Limites de l'approche ontologique : L'anthropologie dominante, à travers ses concepts d’« ontologies », tend à ne pas prendre au sérieux les dimensions métaphysiques des croyances autochtones. Pour Meziane, réduire ces croyances à des « modes d’existence » passe à côté de l'essentiel, notamment de ce qu'il appelle les « sur-mondes » (les réalités spirituelles invisibles).
Dimension métaphysique : L'article souligne que, pour comprendre pleinement les cultures étudiées, il est nécessaire d’aller au-delà de l’ontologie pour embrasser une approche métaphysique. Meziane propose de considérer des réalités spirituelles, comme le barzakh dans le soufisme, qui transcendent les catégories de l’être et du non-être, souvent ignorées par l’anthropologie actuelle.
Politique et colonialisme : Meziane voit un enjeu politique dans cette question métaphysique, notamment en relation avec l’histoire coloniale. Il critique la manière dont l’anthropologie, même dans ses formes critiques, continue de porter un héritage eurocentré qui façonne la manière dont les cultures sont interprétées.
Opposition animisme/monothéisme : Une des thèses sous-jacentes de l'ouvrage est que la valorisation de l’animisme va de pair avec une méfiance vis-à-vis des monothéismes, perçus comme violents et dogmatiques.

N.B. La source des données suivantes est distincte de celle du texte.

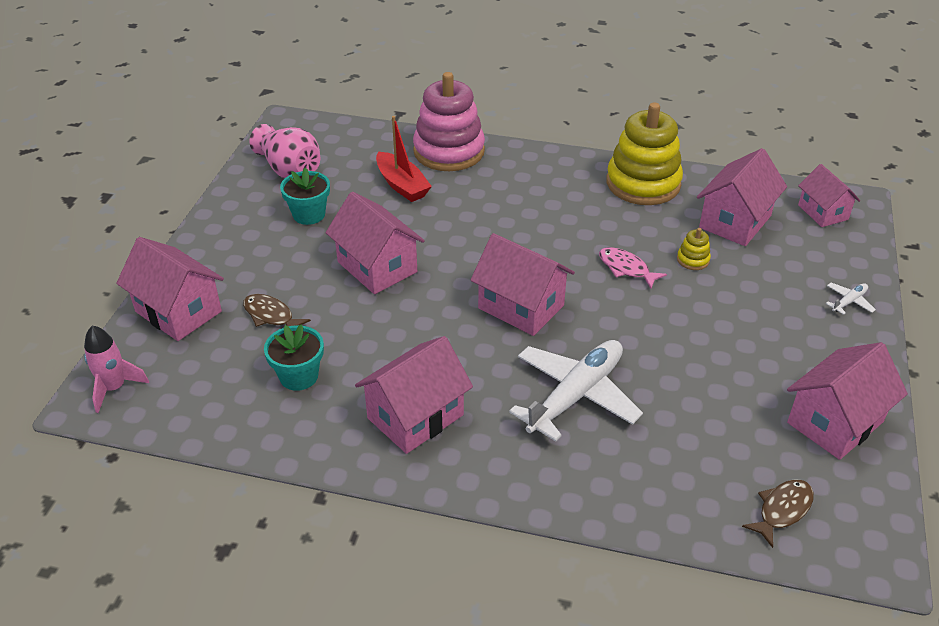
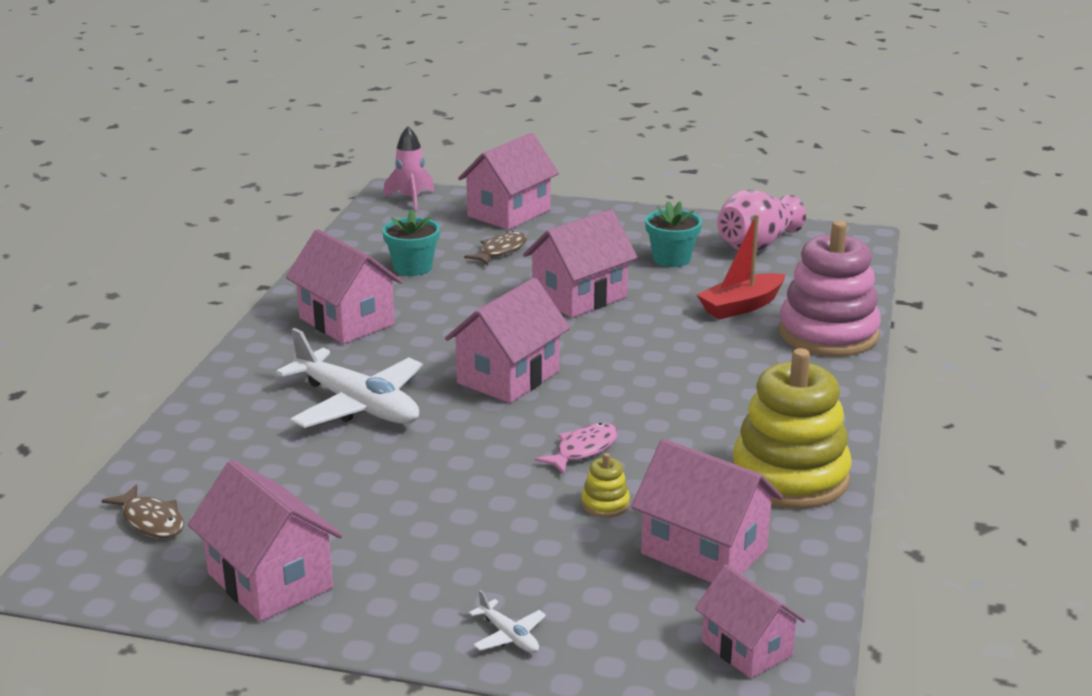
camera: 90 degrees right, 15 degrees down
(823, 212) = (747, 648): pink house -> pink house turned 75 degrees clockwise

Cette opposition, profondément enracinée dans la pensée occidentale moderne, est réexaminée dans une perspective critique.
En résumé, Meziane invite à réévaluer l'anthropologie en l’enrichissant d'une dimension métaphysique qui prend au sérieux les croyances spirituelles des cultures étudiées. Il appelle à dépasser une anthropologie fondée sur l’« ontologie », qu'il considère comme trop marquée par le contexte colonial et eurocentré, pour construire une approche plus ouverte aux réalités invisibles. Cette analyse critique interpelle les anthropologues modernes à ne pas simplifier ou exotiser les cultures non occidentales, mais à s'engager avec elles de manière plus profonde et respectueuse.